In the space of a few months the European currency zone has gone back to the levels of disorder that ruled in the early 1980s. A core of currencies, representing substantially less than half of Western Europe's GDP, are still operating nominally with the ERM as a discipline but actually as part of the DM bloc.

For the moment the franc is within that bloc, but French membership does not make the bloc 'European', or even Franco-German. The mark is still the dominant currency. If it were not the Bundesbank's decision on the scale of the cut in German interest rates would not be so crucial to the franc.

Meanwhile, the whole of the rest of Europe, whether formally still in the ERM or not, is in practice floating. Not only sterling and the lira are doing so.

Consider the peseta. Formally it is still part of the ERM, but in practice it is floating, because every time there is a determined speculative attack it finds itself devalued. At some stage in the months ahead there is no reason why a speculative attack in the other direction will not cause it to be revalued, if that is what the markets deem necessary.

For such currencies membership of the ERM may have some influence on the timing of exchange rate adjustments, but that is all.

Reduced to its simplest, then, the ERM is now explicitly a German currency bloc, run by the Bundesbank, and the rest of Europe is running a floating rate system. The experiment of the late 1980s and early 1990s of using the ERM to glue currencies together has failed.

Yet the need to give some discipline to European exchange rates should hardly be in dispute. It is not just that markets make mistakes, pushing currencies hither and thither in response to little more than fashion. Given the integration of the Western European economy, there is a powerful case for trying to insert a little glue into the system.

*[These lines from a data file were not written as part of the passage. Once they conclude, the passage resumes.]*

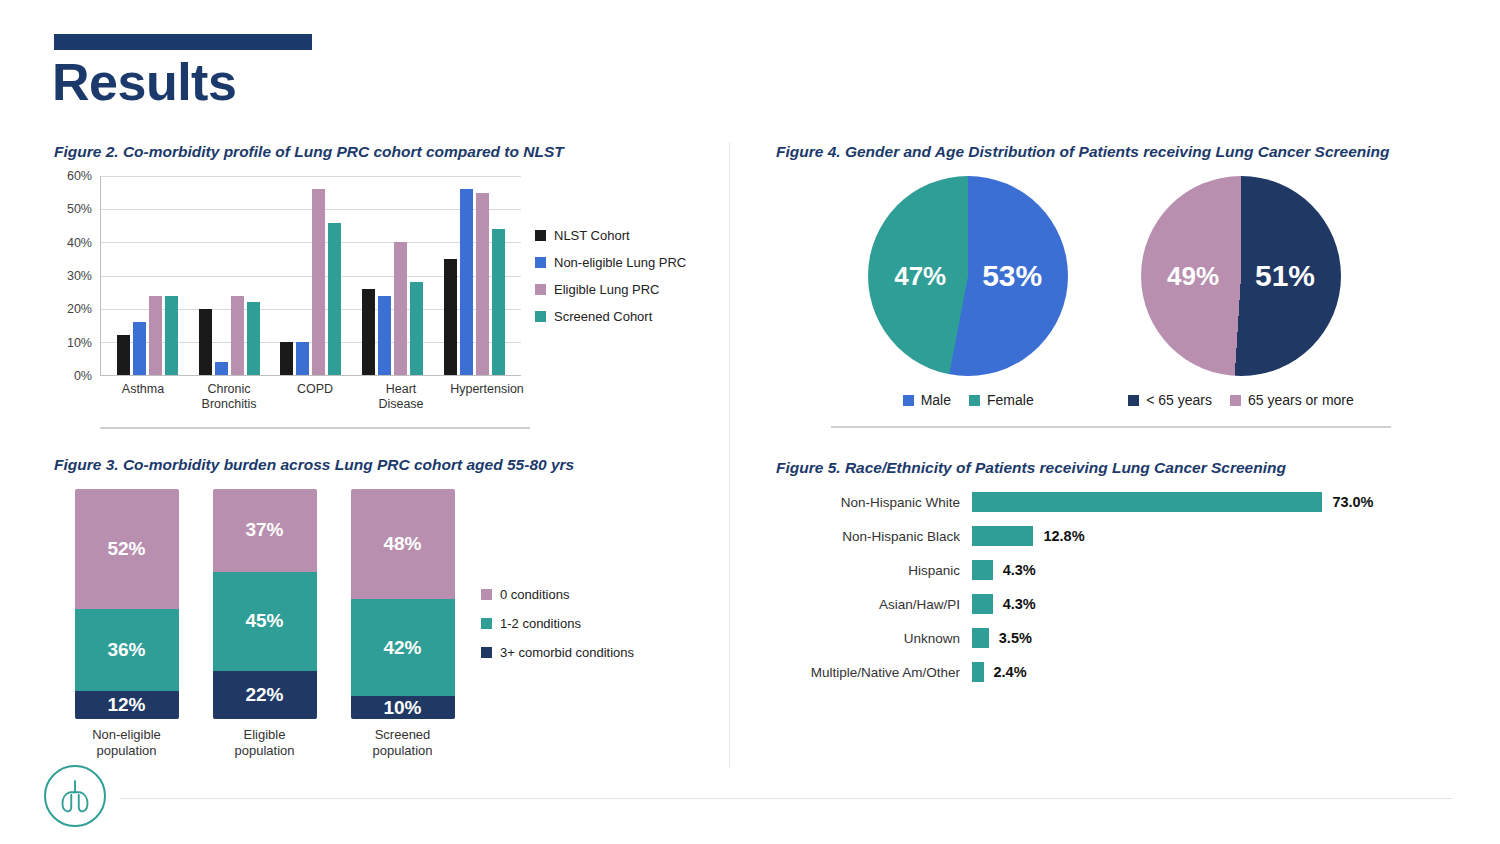Results
Figure 2. Co-morbidity profile of Lung PRC cohort compared to NLST
60% 50% 40% 30% 20% 10% 0%
NLST Cohort
Non-eligible Lung PRC
Eligible Lung PRC
Screened Cohort
Asthma
Chronic
Bronchitis
COPD
Heart
Disease
Hypertension
Figure 3. Co-morbidity burden across Lung PRC cohort aged 55-80 yrs
52%
36%
12%
Non-eligible
population
37%
45%
22%
Eligible population
48%
42%
10%
Screened
population
0 conditions
1-2 conditions
3+ comorbid conditions
Figure 4. Gender and Age Distribution of Patients receiving Lung Cancer Screening
53% 47%
Male
Female
51% 49%
< 65 years
65 years or more
Figure 5. Race/Ethnicity of Patients receiving Lung Cancer Screening
Non-Hispanic White
73.0%
Non-Hispanic Black
12.8%
Hispanic
4.3%
Asian/Haw/PI
4.3%
Unknown
3.5%
Multiple/Native Am/Other
2.4%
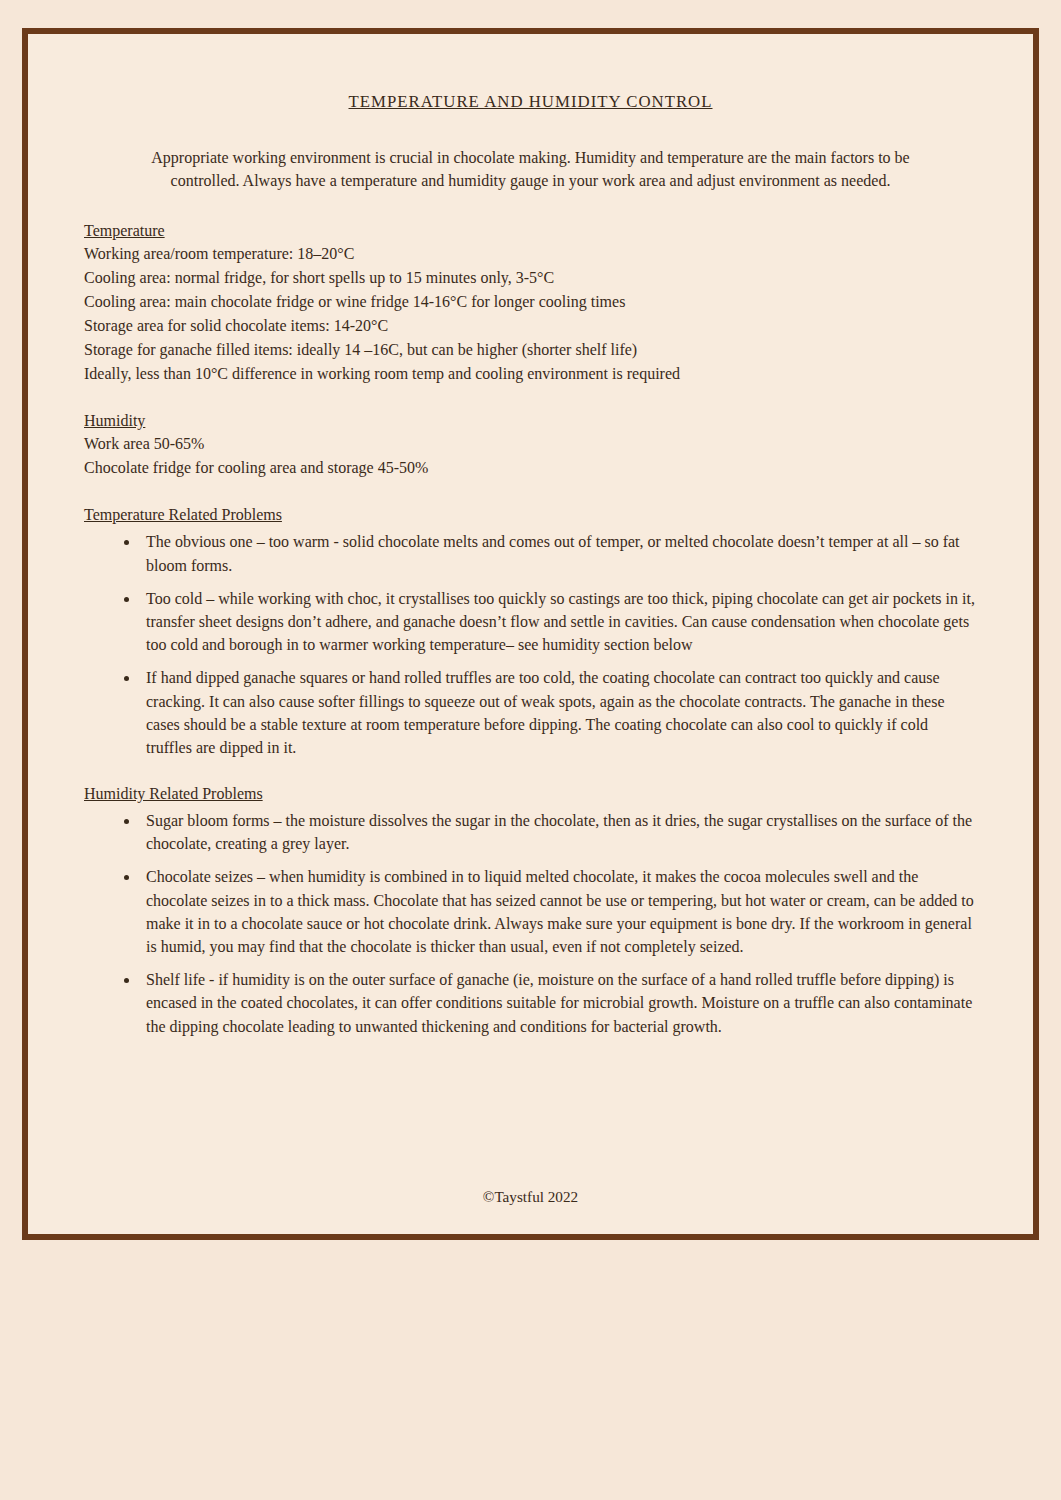Temperature and Humidity Control
Appropriate working environment is crucial in chocolate making. Humidity and temperature are the main factors to be controlled. Always have a temperature and humidity gauge in your work area and adjust environment as needed.
Temperature
Working area/room temperature: 18–20°C
Cooling area: normal fridge, for short spells up to 15 minutes only, 3-5°C
Cooling area: main chocolate fridge or wine fridge 14-16°C for longer cooling times
Storage area for solid chocolate items: 14-20°C
Storage for ganache filled items: ideally 14 –16C, but can be higher (shorter shelf life)
Ideally, less than 10°C difference in working room temp and cooling environment is required
Humidity
Work area 50-65%
Chocolate fridge for cooling area and storage 45-50%
Temperature Related Problems
The obvious one – too warm - solid chocolate melts and comes out of temper, or melted chocolate doesn’t temper at all – so fat bloom forms.
Too cold – while working with choc, it crystallises too quickly so castings are too thick, piping chocolate can get air pockets in it, transfer sheet designs don’t adhere, and ganache doesn’t flow and settle in cavities. Can cause condensation when chocolate gets too cold and borough in to warmer working temperature– see humidity section below
If hand dipped ganache squares or hand rolled truffles are too cold, the coating chocolate can contract too quickly and cause cracking. It can also cause softer fillings to squeeze out of weak spots, again as the chocolate contracts. The ganache in these cases should be a stable texture at room temperature before dipping. The coating chocolate can also cool to quickly if cold truffles are dipped in it.
Humidity Related Problems
Sugar bloom forms – the moisture dissolves the sugar in the chocolate, then as it dries, the sugar crystallises on the surface of the chocolate, creating a grey layer.
Chocolate seizes – when humidity is combined in to liquid melted chocolate, it makes the cocoa molecules swell and the chocolate seizes in to a thick mass. Chocolate that has seized cannot be use or tempering, but hot water or cream, can be added to make it in to a chocolate sauce or hot chocolate drink. Always make sure your equipment is bone dry. If the workroom in general is humid, you may find that the chocolate is thicker than usual, even if not completely seized.
Shelf life - if humidity is on the outer surface of ganache (ie, moisture on the surface of a hand rolled truffle before dipping) is encased in the coated chocolates, it can offer conditions suitable for microbial growth. Moisture on a truffle can also contaminate the dipping chocolate leading to unwanted thickening and conditions for bacterial growth.
©Taystful 2022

This happened quite successfully for world currencies for four years after the Louvre accord in 1987, which established target zones for the dollar, yen and DM. It is difficult to hold together the currencies of such diverse economies as Japan, the US and Germany. It should be rather easier for the integrated economies of Western Europe.

And that is the way the development of the ERM will go in the coming months. At the end of the year, under the Maastricht treaty, Europe will set up a new European Monetary Institute, the purpose of which is to prepare the way for a European central banking system.

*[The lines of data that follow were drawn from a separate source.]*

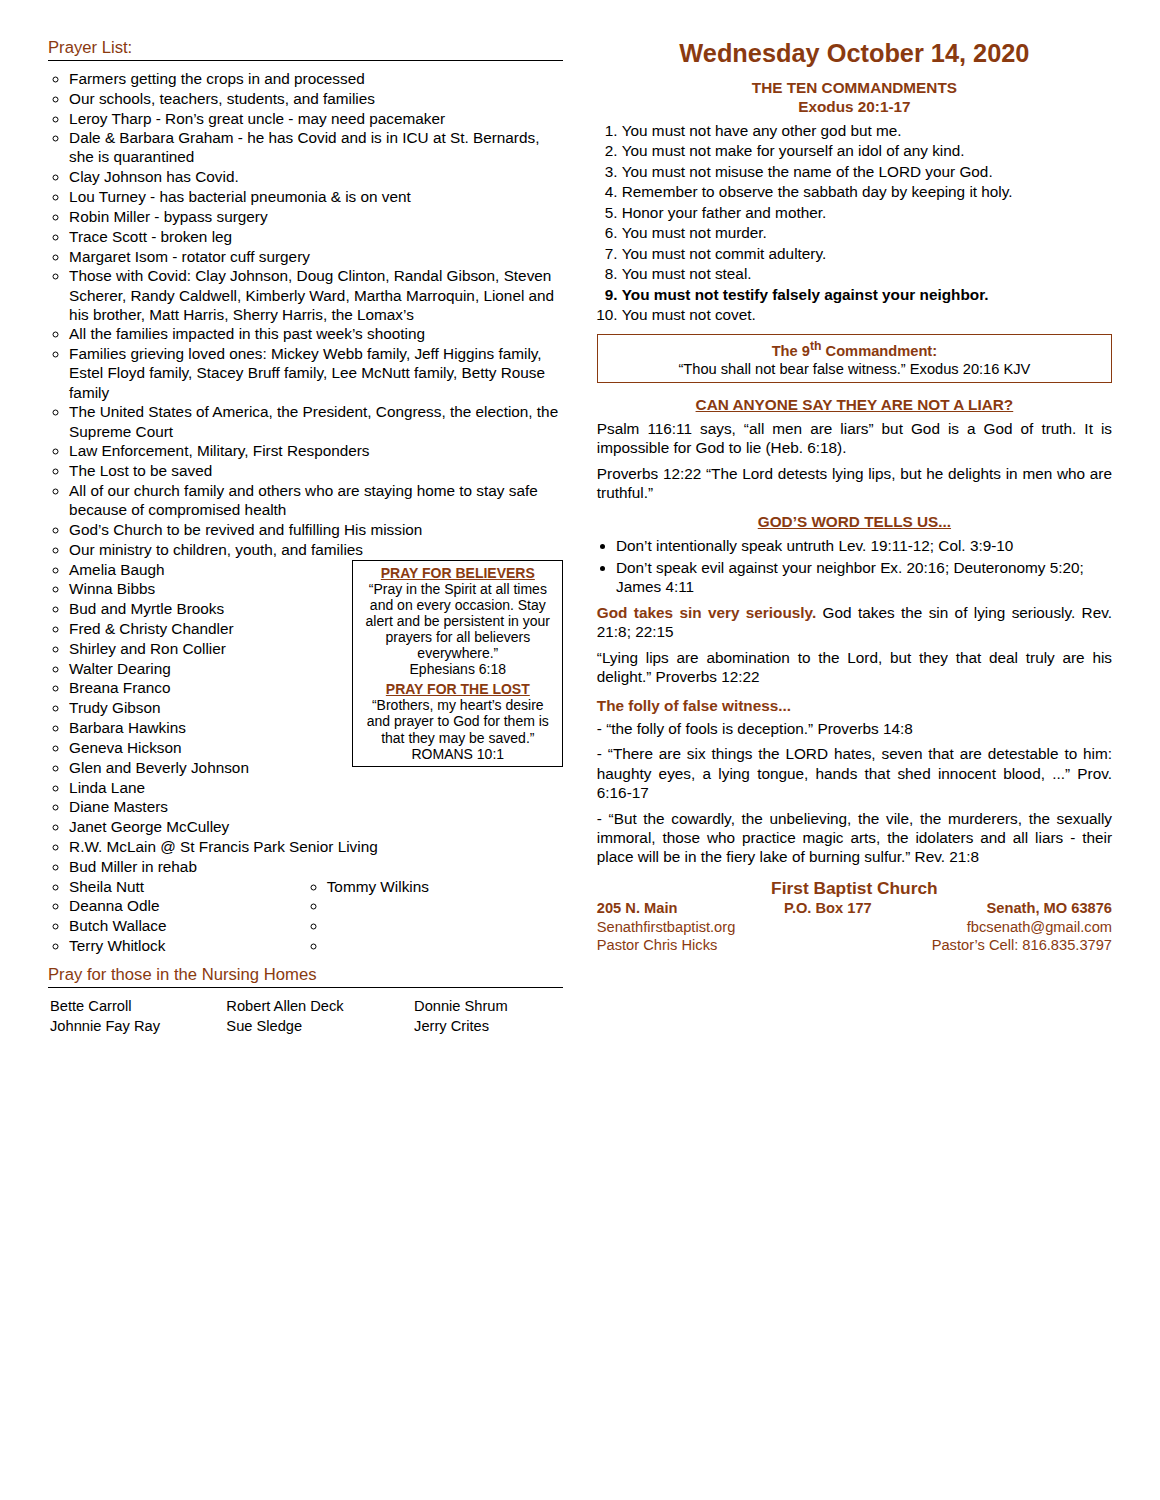Prayer List:
Farmers getting the crops in and processed
Our schools, teachers, students, and families
Leroy Tharp - Ron’s great uncle - may need pacemaker
Dale & Barbara Graham - he has Covid and is in ICU at St. Bernards, she is quarantined
Clay Johnson has Covid.
Lou Turney - has bacterial pneumonia & is on vent
Robin Miller - bypass surgery
Trace Scott - broken leg
Margaret Isom - rotator cuff surgery
Those with Covid: Clay Johnson, Doug Clinton, Randal Gibson, Steven Scherer, Randy Caldwell, Kimberly Ward, Martha Marroquin, Lionel and his brother, Matt Harris, Sherry Harris, the Lomax’s
All the families impacted in this past week’s shooting
Families grieving loved ones: Mickey Webb family, Jeff Higgins family, Estel Floyd family, Stacey Bruff family, Lee McNutt family, Betty Rouse family
The United States of America, the President, Congress, the election, the Supreme Court
Law Enforcement, Military, First Responders
The Lost to be saved
All of our church family and others who are staying home to stay safe because of compromised health
God’s Church to be revived and fulfilling His mission
Our ministry to children, youth, and families
PRAY FOR BELIEVERS
“Pray in the Spirit at all times and on every occasion. Stay alert and be persistent in your prayers for all believers everywhere.”
Ephesians 6:18
PRAY FOR THE LOST
“Brothers, my heart’s desire and prayer to God for them is that they may be saved.”
ROMANS 10:1
Amelia Baugh
Winna Bibbs
Bud and Myrtle Brooks
Fred & Christy Chandler
Shirley and Ron Collier
Walter Dearing
Breana Franco
Trudy Gibson
Barbara Hawkins
Geneva Hickson
Glen and Beverly Johnson
Linda Lane
Diane Masters
Janet George McCulley
R.W. McLain @ St Francis Park Senior Living
Bud Miller in rehab
| Sheila Nutt Deanna Odle Butch Wallace Terry Whitlock | Tommy Wilkins |
Pray for those in the Nursing Homes
| Bette Carroll | Robert Allen Deck | Donnie Shrum |
| Johnnie Fay Ray | Sue Sledge | Jerry Crites |
Wednesday October 14, 2020
THE TEN COMMANDMENTS
Exodus 20:1-17
You must not have any other god but me.
You must not make for yourself an idol of any kind.
You must not misuse the name of the LORD your God.
Remember to observe the sabbath day by keeping it holy.
Honor your father and mother.
You must not murder.
You must not commit adultery.
You must not steal.
You must not testify falsely against your neighbor.
You must not covet.
The 9th Commandment:
“Thou shall not bear false witness.” Exodus 20:16 KJV
CAN ANYONE SAY THEY ARE NOT A LIAR?
Psalm 116:11 says, “all men are liars” but God is a God of truth. It is impossible for God to lie (Heb. 6:18).
Proverbs 12:22 “The Lord detests lying lips, but he delights in men who are truthful.”
GOD’S WORD TELLS US...
Don’t intentionally speak untruth Lev. 19:11-12; Col. 3:9-10
Don’t speak evil against your neighbor Ex. 20:16; Deuteronomy 5:20; James 4:11
God takes sin very seriously. God takes the sin of lying seriously. Rev. 21:8; 22:15
“Lying lips are abomination to the Lord, but they that deal truly are his delight.” Proverbs 12:22
The folly of false witness...
- “the folly of fools is deception.” Proverbs 14:8
- “There are six things the LORD hates, seven that are detestable to him: haughty eyes, a lying tongue, hands that shed innocent blood, ...” Prov. 6:16-17
- “But the cowardly, the unbelieving, the vile, the murderers, the sexually immoral, those who practice magic arts, the idolaters and all liars - their place will be in the fiery lake of burning sulfur.” Rev. 21:8
First Baptist Church
| 205 N. Main | P.O. Box 177 | Senath, MO 63876 |
| Senathfirstbaptist.org | | fbcsenath@gmail.com |
| Pastor Chris Hicks | | Pastor’s Cell: 816.835.3797 |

If the battle to 'save' the franc is lost this week, the EC central bank governors can press ahead with the creation of the institute but give it the explicit task of drawing up revised rules for a new-style ERM.

If, on the other hand, the franc is 'saved' and the tensions continue, as they will, the job of the institute will be more difficult. It will have to manage a dual role - giving order to a rump ERM that will be repeatedly attacked by the markets, and setting up a system to reduce the scale of the fluctuations of the other Western European currencies. But in the end the second function will be the more important, for it affects a larger economic area.

If the European Monetary Institute does its job well it will lead not so much to a common European currency but to a Europe where it does not really matter whether there is a common currency or not. If it is to be a success, the institute will have to encourage common financial policies - low public sector deficits, low inflation - and, if it succeeds there, the various European countries will achieve low interest rates and their currencies will have much greater stability than they have today.

Ten years from now the break-up of the ERM, which took place over a 12- or 18-month period starting in September 1992, will be seen as a prelude to the new set of common rules for managing European currencies that will be established in the second half of the 1990s. If the DM-franc rate is broken this week, Europe can make a slightly earlier start on those rules.